# SQL I

Introducing SQL and databases.

## Starting Up SQL

Before we look at SQL syntax in detail, let's first get ourselves set up to run SQL queries in Jupyter.

#### Approach #1: SQL Magic

**1. Load the `sql` Module.**

Load `%%sql` cell magic.

In [1]:
%load_ext sql

**2. Connect to a database.**  

Here, we connect to the SQLite database `basic_examples.db`.

In [2]:
%%sql
sqlite:////content/basic_examples.db

<br/>

**3. Run a simple SQL query.**

Note the `%%sql` lets Jupyter parse the rest of the lines as a SQL command.

In [3]:
%%sql
SELECT * FROM Dragon;

 * sqlite:////content/basic_examples.db
Done.


name,year,cute
hiccup,2010,10.0
drogon,2011,-100.0
dragon 2,2019,0.0
puff,2010,100.0
smaug,2011,


**Simple query, this time on two different lines.**

In [4]:
%%sql
SELECT *
FROM Dragon;

 * sqlite:////content/basic_examples.db
Done.


name,year,cute
hiccup,2010,10.0
drogon,2011,-100.0
dragon 2,2019,0.0
puff,2010,100.0
smaug,2011,


#### Approach #2: `pd.read_sql`

It turns out that `pandas` has a special-purpose function to parse SQL queries. We can pass in a SQL query as a string to return a `pandas` DataFrame. To achieve the same result as we did using cell magic above, we can do the following.

**1. Connect to a database**

In [11]:
import sqlalchemy
import pandas as pd

engine = sqlalchemy.create_engine('sqlite:////content/basic_examples.db')
connection = engine.connect()

**2. Run a simple SQL query**

In [12]:
query = """
SELECT *
FROM Dragon;
"""

pd.read_sql(query, engine)

Unnamed: 0,name,year,cute
0,hiccup,2010,10.0
1,drogon,2011,-100.0
2,dragon 2,2019,0.0
3,puff,2010,100.0
4,smaug,2011,


## Tables and Schema

A **database** contains a collection of SQL **tables**. Let's connect to our "toy" database `basic_examples.db` and explore the tables it stores.

(Extracted page text data)
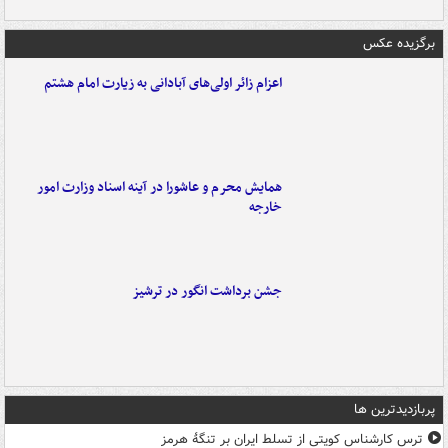
برگزیده عکس
اعزام زائر اولی‌های آبادانی به زیارت امام هشتم
همایش محرم و عاشورا در آینه اسناد وزارت امور
خارجه
جشن برداشت انگور در ترشیز
پربازدیدترین ها
ترس کارشناس کویتی از تسلط ایران بر تنگۀ هرمز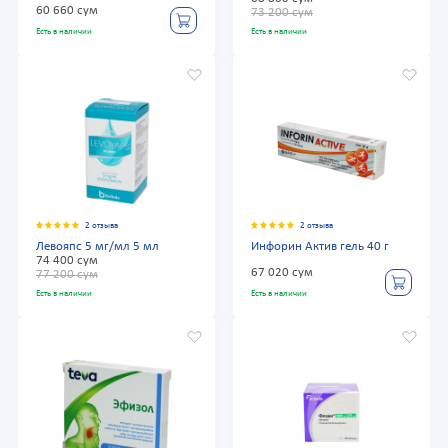
60 660 сум
73 200 сум
Есть в наличии
Есть в наличии
2 отзыва
2 отзыва
Левояпс 5 мг/мл 5 мл
Инфорин Актив гель 40 г
74 400 сум
67 020 сум
77 200 сум
Есть в наличии
Есть в наличии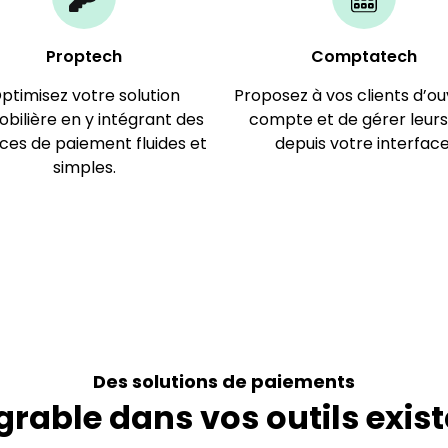
Proptech​
Comptatech​
ptimisez votre solution
Proposez à vos clients d’ou
bilière en y intégrant des
compte et de gérer leurs 
ices de paiement fluides et
depuis votre interface
simples.
Des solutions de paiements
grable dans vos outils exis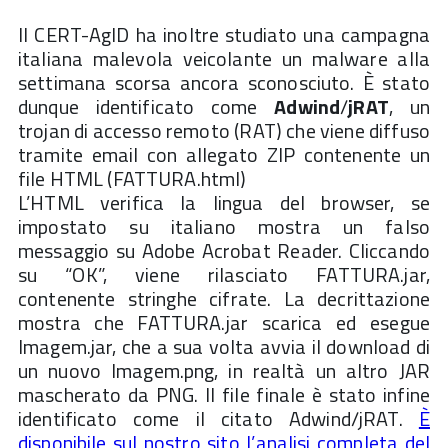
Il CERT-AgID ha inoltre studiato una campagna
italiana malevola veicolante un malware alla
settimana scorsa ancora sconosciuto. È stato
dunque identificato come
Adwind
/
jRAT
, un
trojan di accesso remoto (RAT) che viene diffuso
tramite email con allegato ZIP contenente un
file HTML (FATTURA.html)
L’HTML verifica la lingua del browser, se
impostato su italiano mostra un falso
messaggio su Adobe Acrobat Reader. Cliccando
su “OK”, viene rilasciato FATTURA.jar,
contenente stringhe cifrate. La decrittazione
mostra che FATTURA.jar scarica ed esegue
Imagem.jar, che a sua volta avvia il download di
un nuovo Imagem.png, in realtà un altro JAR
mascherato da PNG. Il file finale è stato infine
identificato come il citato Adwind/jRAT.
È
disponibile sul nostro sito l’analisi completa del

QUESTIONS ON THE MATERIAL =
1. From the SQL tutorial above, list the name of every dragon that appears in the Dragon table query results.
2. Write the next part of the SQL tutorial, picking up right after its final sentence.

EXERCISE RESULTS =
1. hiccup, drogon, dragon 2, puff, smaug

2.
In [52]:
%%sql
sqlite:///content/basic_examples.db

Traceback (most recent call last):
  File "/usr/local/lib/python3.10/dist-packages/sqlalchemy/engine/base.py", line 146, in __init__
    self._dbapi_connection = engine.raw_connection()
  File "/usr/local/lib/python3.10/dist-packages/sqlalchemy/engine/base.py", line 3300, in raw_connection
    return self.pool.connect()
  File "/usr/local/lib/python3.10/dist-packages/sqlalchemy/pool/base.py", line 449, in connect
    return _ConnectionFairy._checkout(self)
  File "/usr/local/lib/python3.10/dist-packages/sqlalchemy/pool/base.py", line 1263, in _checkout
    fairy = _ConnectionRecord.checkout(pool)
  File "/usr/local/lib/python3.10/dist-packages/sqlalchemy/pool/base.py", line 712, in checkout
    rec = pool._do_get()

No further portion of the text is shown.